When carrying out an ELISA assay it is important to prepare your samples in order to achieve the best possible results. Below we have a list of procedures for the preparation of samples for different sample types.
Sample Type
Protocol
Serum
If using serum separator tubes, allow samples to clot for 30 minutes at room temperature. Centrifuge for 10 minutes at 1,000x g. Collect the serum fraction and assay promptly or aliquot and store the samples at -80°C. Avoid multiple freeze-thaw cycles. If serum separator tubes are not being used, allow samples to clot overnight at 2-8°C. Centrifuge for 10 minutes at 1,000x g. Remove serum and assay promptly or aliquot and store the samples at -80°C. Avoid multiple freeze-thaw cycles.
Plasma
Collect plasma using EDTA or heparin as an anticoagulant. Centrifuge samples at 4°C for 15 mins at 1000 × g within 30 mins of collection. Collect the plasma fraction and assay promptly or aliquot and store the samples at -80°C. Avoid multiple freeze-thaw cycles. Note: Over haemolysed samples are not suitable for use with this kit.

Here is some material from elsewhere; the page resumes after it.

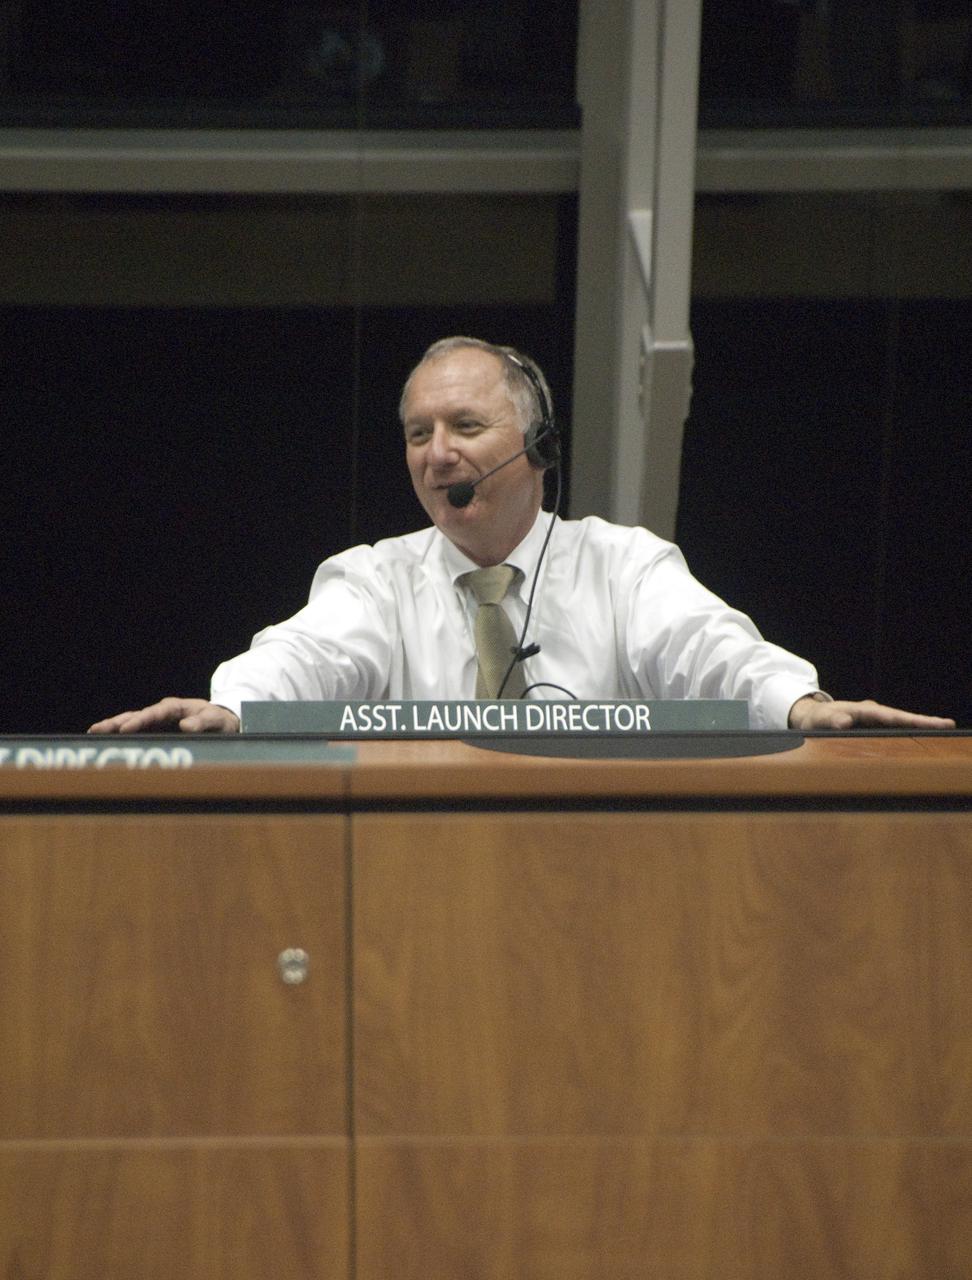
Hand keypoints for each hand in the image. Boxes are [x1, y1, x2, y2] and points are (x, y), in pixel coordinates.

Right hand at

Urine & Cerebrospinal Fluid
Collect the urine (mid-stream) in a sterile container, centrifuge for 20 mins at 2000-3000 rpm. Remove supernatant and assay immediately. If any precipitation is detected, repeat the centrifugation step. A similar protocol can be used for cerebrospinal fluid.
Cell culture supernatant
Collect the cell culture media by pipette, followed by centrifugation at 4°C for 20 mins at 1500 rpm. Collect the clear supernatant and assay immediately.
Cell lysates
Solubilize cells in lysis buffer and allow to sit on ice for 30 minutes. Centrifuge tubes at 14,000 x g for 5 minutes to remove insoluble material. Aliquot the supernatant into a new tube and discard the remaining whole cell extract. Quantify total protein concentration using a total protein assay. Assay immediately or aliquot and store at ≤ -20 °C.
Tissue homogenates
The preparation of tissue homogenates will vary depending upon tissue type. Rinse tissue with 1X PBS to remove excess blood & homogenize in 20ml of 1X PBS (including protease inhibitors) and store overnight at ≤ -20°C. Two freeze-thaw cycles are required to break the cell membranes. To further disrupt the cell membranes you can sonicate the samples. Centrifuge homogenates for 5 mins at 5000xg. Remove the supernatant and assay immediately or aliquot and store at -20°C or -80°C.
Tissue lysates
Rinse tissue with PBS, cut into 1-2 mm pieces, and homogenize with a tissue homogenizer in PBS. Add an equal volume of RIPA buffer containing protease inhibitors and lyse tissues at room temperature for 30 minutes with gentle agitation. Centrifuge to remove debris. Quantify total protein concentration using a total protein assay. Assay immediately or aliquot and store at ≤ -20 °C.
Breast Milk
Collect milk samples and centrifuge at 10,000 x g for 60 min at 4°C. Aliquot the supernatant and assay. For long term use, store samples at -80°C. Minimize freeze/thaw cycles.